Involving families in the life of the school was important to us, so we developed a homework routine that included parents and guardians in a meaningful way. Each day our students brought home a book for an adult to read aloud to them. A homework sheet asked the adult to note which story they read, and also served as an informal way for teachers and parents to communicate.
This daily routine helped improve students’ literacy skills and homework habits, and it connected adult family members to their children’s classrooms. For students, it demonstrated that their home experiences mattered to their teachers, and that our school community included their families.
Another tradition we started right away was a weekly Community Meeting that included music, sharing, and news—much like the Morning Meetings held in classrooms. In our first few weeks, we focused on learning songs together, playing games to remember classmates’ and teachers’ names, and practicing school routines. Later, children shared their artwork, favorite poems, dinosaur facts, and other class projects.
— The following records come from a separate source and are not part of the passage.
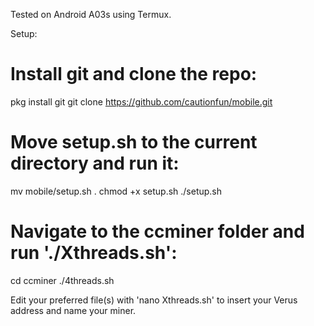 Tested on Android A03s using Termux.

Setup:

# Install git and clone the repo:
pkg install git
git clone https://github.com/cautionfun/mobile.git

# Move setup.sh to the current directory and run it:
mv mobile/setup.sh .
chmod +x setup.sh
./setup.sh

# Navigate to the ccminer folder and run './Xthreads.sh':
cd ccminer
./4threads.sh


Edit your preferred file(s) with 'nano Xthreads.sh' to insert your Verus address and name your miner.
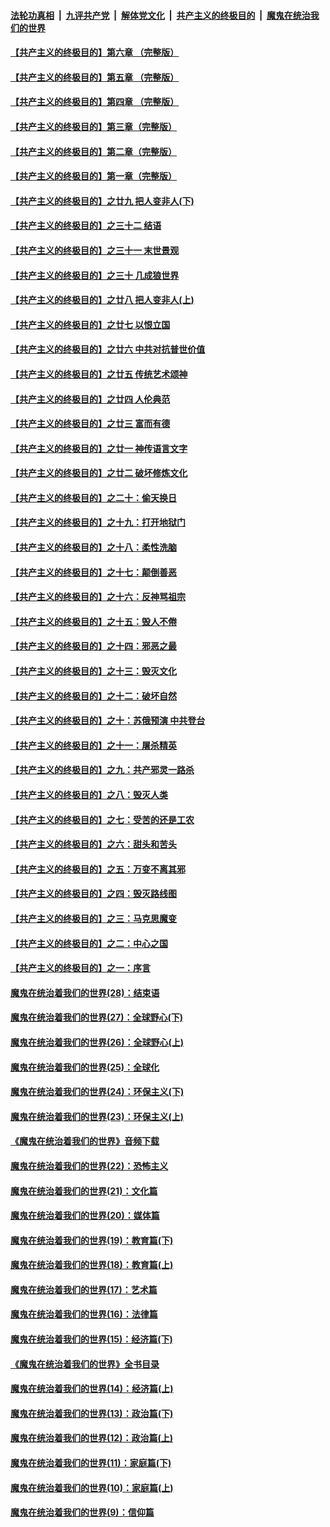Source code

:####  [法轮功真相](../../../../basic/blob/master/README.md?t=06170502) &nbsp;|&nbsp; [九评共产党](../../../../9ping.md/blob/master/README.md?t=06170502) &nbsp;|&nbsp; [解体党文化](../../../../jtdwh.md/blob/master/README.md?t=06170502)  &nbsp;|&nbsp; [共产主义的终极目的](../../../../gczydzjmd.md/blob/master/README.md?t=06170502) &nbsp;|&nbsp; [魔鬼在统治我们的世界](../../../../mgztzwmdsj.md/blob/master/README.md?t=06170502) 

#### [【共产主义的终极目的】第六章 （完整版）](../pages/nsc422/n11428913.md?t=06170502) 

#### [【共产主义的终极目的】第五章 （完整版）](../pages/nsc422/n11428912.md?t=06170502) 

#### [【共产主义的终极目的】第四章 （完整版）](../pages/nsc422/n11428907.md?t=06170502) 

#### [【共产主义的终极目的】第三章（完整版）](../pages/nsc422/n11428848.md?t=06170502) 

#### [【共产主义的终极目的】第二章（完整版）](../pages/nsc422/n11428831.md?t=06170502) 

#### [【共产主义的终极目的】第一章（完整版）](../pages/nsc422/n11417651.md?t=06170502) 

#### [【共产主义的终极目的】之廿九 把人变非人(下)](../pages/nsc422/n11344140.md?t=06170502) 

#### [【共产主义的终极目的】之三十二 结语](../pages/nsc422/n11360535.md?t=06170502) 

#### [【共产主义的终极目的】之三十一 末世景观](../pages/nsc422/n11351129.md?t=06170502) 

#### [【共产主义的终极目的】之三十 几成狼世界](../pages/nsc422/n11348280.md?t=06170502) 

#### [【共产主义的终极目的】之廿八 把人变非人(上)](../pages/nsc422/n11340492.md?t=06170502) 

#### [【共产主义的终极目的】之廿七 以恨立国](../pages/nsc422/n11336944.md?t=06170502) 

#### [【共产主义的终极目的】之廿六 中共对抗普世价值](../pages/nsc422/n11324785.md?t=06170502) 

#### [【共产主义的终极目的】之廿五 传统艺术颂神](../pages/nsc422/n11296396.md?t=06170502) 

#### [【共产主义的终极目的】之廿四 人伦典范](../pages/nsc422/n11296397.md?t=06170502) 

#### [【共产主义的终极目的】之廿三 富而有德](../pages/nsc422/n11283598.md?t=06170502) 

#### [【共产主义的终极目的】之廿一 神传语言文字](../pages/nsc422/n11263265.md?t=06170502) 

#### [【共产主义的终极目的】之廿二 破坏修炼文化](../pages/nsc422/n11245728.md?t=06170502) 

#### [【共产主义的终极目的】之二十：偷天换日](../pages/nsc422/n11238846.md?t=06170502) 

#### [【共产主义的终极目的】之十九：打开地狱门](../pages/nsc422/n11206376.md?t=06170502) 

#### [【共产主义的终极目的】之十八：柔性洗脑](../pages/nsc422/n11199994.md?t=06170502) 

#### [【共产主义的终极目的】之十七：颠倒善恶](../pages/nsc422/n11179782.md?t=06170502) 

#### [【共产主义的终极目的】之十六：反神骂祖宗](../pages/nsc422/n11166798.md?t=06170502) 

#### [【共产主义的终极目的】之十五：毁人不倦](../pages/nsc422/n11166792.md?t=06170502) 

#### [【共产主义的终极目的】之十四：邪恶之最](../pages/nsc422/n11150249.md?t=06170502) 

#### [【共产主义的终极目的】之十三：毁灭文化](../pages/nsc422/n11135227.md?t=06170502) 

#### [【共产主义的终极目的】之十二：破坏自然](../pages/nsc422/n11135214.md?t=06170502) 

#### [【共产主义的终极目的】之十：苏俄预演 中共登台](../pages/nsc422/n11118424.md?t=06170502) 

#### [【共产主义的终极目的】之十一：屠杀精英](../pages/nsc422/n11118442.md?t=06170502) 

#### [【共产主义的终极目的】之九：共产邪灵一路杀](../pages/nsc422/n11114139.md?t=06170502) 

#### [【共产主义的终极目的】之八：毁灭人类](../pages/nsc422/n11108503.md?t=06170502) 

#### [【共产主义的终极目的】之七：受苦的还是工农](../pages/nsc422/n11101809.md?t=06170502) 

#### [【共产主义的终极目的】之六：甜头和苦头](../pages/nsc422/n11096971.md?t=06170502) 

#### [【共产主义的终极目的】之五：万变不离其邪](../pages/nsc422/n11091285.md?t=06170502) 

#### [【共产主义的终极目的】之四：毁灭路线图](../pages/nsc422/n11086284.md?t=06170502) 

#### [【共产主义的终极目的】之三：马克思魔变](../pages/nsc422/n11061941.md?t=06170502) 

#### [【共产主义的终极目的】之二：中心之国](../pages/nsc422/n11047728.md?t=06170502) 

#### [【共产主义的终极目的】之一：序言](../pages/nsc422/n11086077.md?t=06170502) 

#### [魔鬼在统治着我们的世界(28)：结束语](../pages/nsc422/n10936246.md?t=06170502) 

#### [魔鬼在统治着我们的世界(27)：全球野心(下)](../pages/nsc422/n10928319.md?t=06170502) 

#### [魔鬼在统治着我们的世界(26)：全球野心(上)](../pages/nsc422/n10900318.md?t=06170502) 

#### [魔鬼在统治着我们的世界(25)：全球化](../pages/nsc422/n10788205.md?t=06170502) 

#### [魔鬼在统治着我们的世界(24)：环保主义(下)](../pages/nsc422/n10695307.md?t=06170502) 

#### [魔鬼在统治着我们的世界(23)：环保主义(上)](../pages/nsc422/n10688613.md?t=06170502) 

#### [《魔鬼在统治着我们的世界》音频下载](../pages/nsc422/n10635553.md?t=06170502) 

#### [魔鬼在统治着我们的世界(22)：恐怖主义](../pages/nsc422/n10614727.md?t=06170502) 

#### [魔鬼在统治着我们的世界(21)：文化篇](../pages/nsc422/n10597706.md?t=06170502) 

#### [魔鬼在统治着我们的世界(20)：媒体篇](../pages/nsc422/n10586579.md?t=06170502) 

#### [魔鬼在统治着我们的世界(19)：教育篇(下)](../pages/nsc422/n10564808.md?t=06170502) 

#### [魔鬼在统治着我们的世界(18)：教育篇(上)](../pages/nsc422/n10526970.md?t=06170502) 

#### [魔鬼在统治着我们的世界(17)：艺术篇](../pages/nsc422/n10499093.md?t=06170502) 

#### [魔鬼在统治着我们的世界(16)：法律篇](../pages/nsc422/n10485969.md?t=06170502) 

#### [魔鬼在统治着我们的世界(15)：经济篇(下)](../pages/nsc422/n10469975.md?t=06170502) 

#### [《魔鬼在统治着我们的世界》全书目录](../pages/nsc422/n10464261.md?t=06170502) 

#### [魔鬼在统治着我们的世界(14)：经济篇(上)](../pages/nsc422/n10457370.md?t=06170502) 

#### [魔鬼在统治着我们的世界(13)：政治篇(下)](../pages/nsc422/n10448270.md?t=06170502) 

#### [魔鬼在统治着我们的世界(12)：政治篇(上)](../pages/nsc422/n10444576.md?t=06170502) 

#### [魔鬼在统治着我们的世界(11)：家庭篇(下)](../pages/nsc422/n10440961.md?t=06170502) 

#### [魔鬼在统治着我们的世界(10)：家庭篇(上)](../pages/nsc422/n10435448.md?t=06170502) 

#### [魔鬼在统治着我们的世界(9)：信仰篇](../pages/nsc422/n10432159.md?t=06170502)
We ended each Community Meeting with the Kindness Jar. Throughout the week, students and teachers dropped notes describing kind actions they had witnessed into a special jar. Each Friday at meeting, we heard about and applauded the kind behaviors of their peers: I saw a first grader get off the tire swing so that a kindergartner could have a turn; My milk spilled at lunch and everyone at the table helped me clean it up; I was sick for a whole week and Ms. B. sent me funny notes with my homework. Through this tradition, students learned to notice and appreciate kind behavior. They also learned that the CPS community valued and celebrated kindness.
A few months into the school year, we tried something different at a Community Meeting, and it later evolved into a schoolwide tradition of its own. The kindergarten teacher suggested that we devote one of our Community Meetings to a talent show. However, this would not be the type of talent show where a few children performed and everyone else watched—at our talent show, anyone could demonstrate any accomplishment.
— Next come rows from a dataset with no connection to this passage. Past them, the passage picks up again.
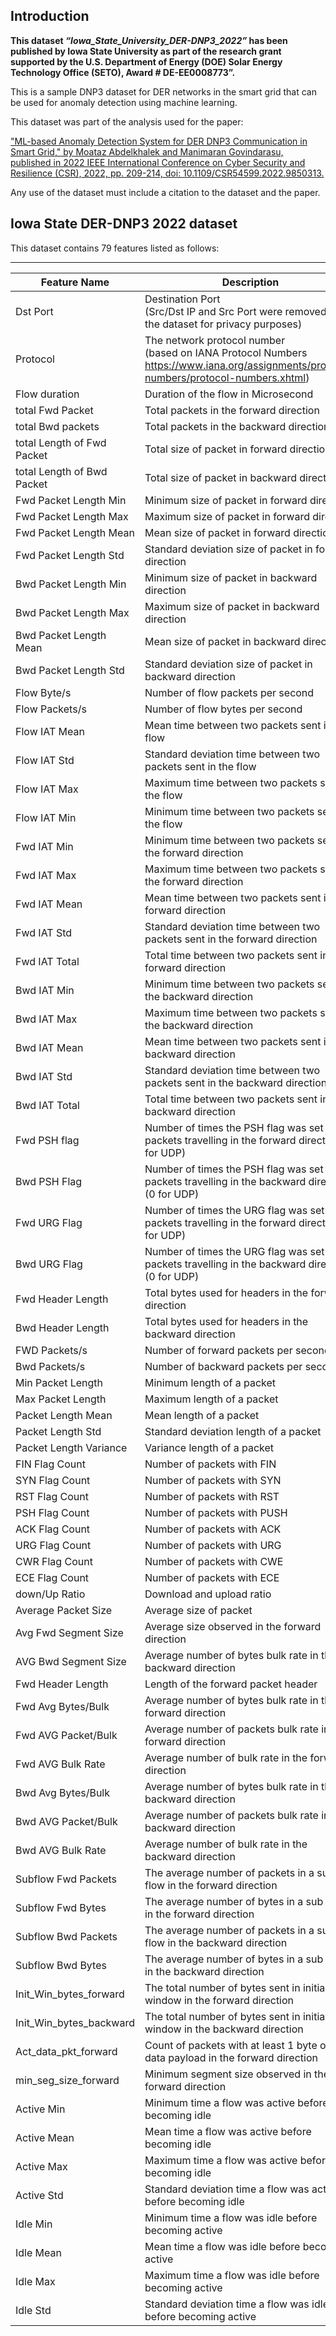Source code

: ## Introduction

**This dataset *“Iowa_State_University_DER-DNP3_2022”* has been published by Iowa State University as part of the research grant supported by the U.S. Department of Energy (DOE) Solar Energy Technology Office (SETO), Award # DE-EE0008773”.**


This is a sample DNP3 dataset for DER networks in the smart grid that can be used for anomaly detection using machine learning.

This dataset was part of the analysis used for the paper:

["ML-based Anomaly Detection System for DER DNP3 Communication in Smart Grid," by Moataz Abdelkhalek and Manimaran Govindarasu, published in 2022 IEEE International Conference on Cyber Security and Resilience (CSR), 2022, pp. 209-214, doi: 10.1109/CSR54599.2022.9850313.](https://ieeexplore.ieee.org/document/9817481)

Any use of the dataset must include a citation to the dataset and the paper.


## Iowa State DER-DNP3 2022 dataset

This dataset contains 79 features listed as follows:

--------------------------------------------------------------
| Feature Name               | Description                                                                                                                                  |
|----------------------------|----------------------------------------------------------------------------------------------------------------------------------------------|
| Dst Port                   | Destination Port<br>(Src/Dst IP and Src Port were removed from the dataset for privacy purposes)                                             |
| Protocol                   | The network protocol number<br>(based on IANA Protocol Numbers <br>https://www.iana.org/assignments/protocol-numbers/protocol-numbers.xhtml) |
| Flow duration              | Duration of the flow in Microsecond                                                                                                          |
| total Fwd Packet           | Total packets in the forward direction                                                                                                       |
| total Bwd packets          | Total packets in the backward direction                                                                                                      |
| total Length of Fwd Packet | Total size of packet in forward direction                                                                                                    |
| total Length of Bwd Packet | Total size of packet in backward direction                                                                                                   |
| Fwd Packet Length Min      | Minimum size of packet in forward direction                                                                                                  |
| Fwd Packet Length Max      | Maximum size of packet in forward direction                                                                                                  |
| Fwd Packet Length Mean     | Mean size of packet in forward direction                                                                                                     |
| Fwd Packet Length Std      | Standard deviation size of packet in forward direction                                                                                       |
| Bwd Packet Length Min      | Minimum size of packet in backward direction                                                                                                 |
| Bwd Packet Length Max      | Maximum size of packet in backward direction                                                                                                 |
| Bwd Packet Length Mean     | Mean size of packet in backward direction                                                                                                    |
| Bwd Packet Length Std      | Standard deviation size of packet in backward direction                                                                                      |
| Flow Byte/s                | Number of flow packets per second                                                                                                            |
| Flow Packets/s             | Number of flow bytes per second                                                                                                              |
| Flow IAT Mean              | Mean time between two packets sent in the flow                                                                                               |
| Flow IAT Std               | Standard deviation time between two packets sent in the flow                                                                                 |
| Flow IAT Max               | Maximum time between two packets sent in the flow                                                                                            |
| Flow IAT Min               | Minimum time between two packets sent in the flow                                                                                            |
| Fwd IAT Min                | Minimum time between two packets sent in the forward direction                                                                               |
| Fwd IAT Max                | Maximum time between two packets sent in the forward direction                                                                               |
| Fwd IAT Mean               | Mean time between two packets sent in the forward direction                                                                                  |
| Fwd IAT Std                | Standard deviation time between two packets sent in the forward direction                                                                    |
| Fwd IAT Total              | Total time between two packets sent in the forward direction                                                                                 |
| Bwd IAT Min                | Minimum time between two packets sent in the backward direction                                                                              |
| Bwd IAT Max                | Maximum time between two packets sent in the backward direction                                                                              |
| Bwd IAT Mean               | Mean time between two packets sent in the backward direction                                                                                 |
| Bwd IAT Std                | Standard deviation time between two packets sent in the backward direction                                                                   |
| Bwd IAT Total              | Total time between two packets sent in the backward direction                                                                                |
| Fwd PSH flag               | Number of times the PSH flag was set in packets travelling in the forward direction (0 for UDP)                                              |
| Bwd PSH Flag               | Number of times the PSH flag was set in packets travelling in the backward direction (0 for UDP)                                             |
| Fwd URG Flag               | Number of times the URG flag was set in packets travelling in the forward direction (0 for UDP)                                              |
| Bwd URG Flag               | Number of times the URG flag was set in packets travelling in the backward direction (0 for UDP)                                             |
| Fwd Header Length          | Total bytes used for headers in the forward direction                                                                                        |
| Bwd Header Length          | Total bytes used for headers in the backward direction                                                                                       |
| FWD Packets/s              | Number of forward packets per second                                                                                                         |
| Bwd Packets/s              | Number of backward packets per second                                                                                                        |
| Min Packet Length          | Minimum length of a packet                                                                                                                   |
| Max Packet Length          | Maximum length of a packet                                                                                                                   |
| Packet Length Mean         | Mean length of a packet                                                                                                                      |
| Packet Length Std          | Standard deviation length of a packet                                                                                                        |
| Packet Length Variance     | Variance length of a packet                                                                                                                  |
| FIN Flag Count             | Number of packets with FIN                                                                                                                   |
| SYN Flag Count             | Number of packets with SYN                                                                                                                   |
| RST Flag Count             | Number of packets with RST                                                                                                                   |
| PSH Flag Count             | Number of packets with PUSH                                                                                                                  |
| ACK Flag Count             | Number of packets with ACK                                                                                                                   |
| URG Flag Count             | Number of packets with URG                                                                                                                   |
| CWR Flag Count             | Number of packets with CWE                                                                                                                   |
| ECE Flag Count             | Number of packets with ECE                                                                                                                   |
| down/Up Ratio              | Download and upload ratio                                                                                                                    |
| Average Packet Size        | Average size of packet                                                                                                                       |
| Avg Fwd Segment Size       | Average size observed in the forward direction                                                                                               |
| AVG Bwd Segment Size       | Average number of bytes bulk rate in the backward direction                                                                                  |
| Fwd Header Length          | Length of the forward packet header                                                                                                          |
| Fwd Avg Bytes/Bulk         | Average number of bytes bulk rate in the forward direction                                                                                   |
| Fwd AVG Packet/Bulk        | Average number of packets bulk rate in the forward direction                                                                                 |
| Fwd AVG Bulk Rate          | Average number of bulk rate in the forward direction                                                                                         |
| Bwd Avg Bytes/Bulk         | Average number of bytes bulk rate in the backward direction                                                                                  |
| Bwd AVG Packet/Bulk        | Average number of packets bulk rate in the backward direction                                                                                |
| Bwd AVG Bulk Rate          | Average number of bulk rate in the backward direction                                                                                        |
| Subflow Fwd Packets        | The average number of packets in a sub flow in the forward direction                                                                         |
| Subflow Fwd Bytes          | The average number of bytes in a sub flow in the forward direction                                                                           |
| Subflow Bwd Packets        | The average number of packets in a sub flow in the backward direction                                                                        |
| Subflow Bwd Bytes          | The average number of bytes in a sub flow in the backward direction                                                                          |
| Init_Win_bytes_forward     | The total number of bytes sent in initial window in the forward direction                                                                    |
| Init_Win_bytes_backward    | The total number of bytes sent in initial window in the backward direction                                                                   |
| Act_data_pkt_forward       | Count of packets with at least 1 byte of TCP data payload in the forward direction                                                           |
| min_seg_size_forward       | Minimum segment size observed in the forward direction                                                                                       |
| Active Min                 | Minimum time a flow was active before becoming idle                                                                                          |
| Active Mean                | Mean time a flow was active before becoming idle                                                                                             |
| Active Max                 | Maximum time a flow was active before becoming idle                                                                                          |
| Active Std                 | Standard deviation time a flow was active before becoming idle                                                                               |
| Idle Min                   | Minimum time a flow was idle before becoming active                                                                                          |
| Idle Mean                  | Mean time a flow was idle before becoming active                                                                                             |
| Idle Max                   | Maximum time a flow was idle before becoming active                                                                                          |
| Idle Std                   | Standard deviation time a flow was idle before becoming active                                                                               |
In the next few days, the halls buzzed as children chatted eagerly about what they would share. At that first talent show almost all of our students performed. First graders read from their favorite books, and one child demonstrated a science experiment. Kindergartners drummed and recited familiar class poems. Singing and improvised dance were popular, with the audience often clapping along or joining in for the chorus. Two shy pre-K students simply stood up and showed puzzles they had recently completed. Another four-year-old decided that his talent would be balancing, and he proudly stood, one-legged, on a chair with a book on his head.
At that talent show the founding faculty of CPS saw that the welcoming, supportive school community we’d dreamed of had become real. All of the children, as performers and audience members, were demonstrating curiosity, compassion, and courage—the “3 Cs” that are the framework of Community Partnership School’s Code of Conduct.
Now that Community Partnership School is entering its fifth year, some of our traditions have changed. We altered the homework routine for older students who read more independently—their parents sign their homework sheets each night, but they aren’t asked to read to them. As the number of students in the school increased, we stopped doing the Kindness Jar at Community Meeting and made it a classroom tradition instead. We also started having fourth graders plan the program for Community Meeting and take turns as Master of Ceremonies. These changes are positive; they reflect the school’s growth. Our challenge going forward will be to nurture the intimate, welcoming environment we’ve created, even as we continue to expand.
Katie Jamieson was a founding faculty member at Community Partnership School in Philadelphia, PA. She taught pre-kindergarten and served as Director of Academic Programs until 2009. CPS, an independent school, was created through a partnership between Germantown Academy and Project H.O.M.E.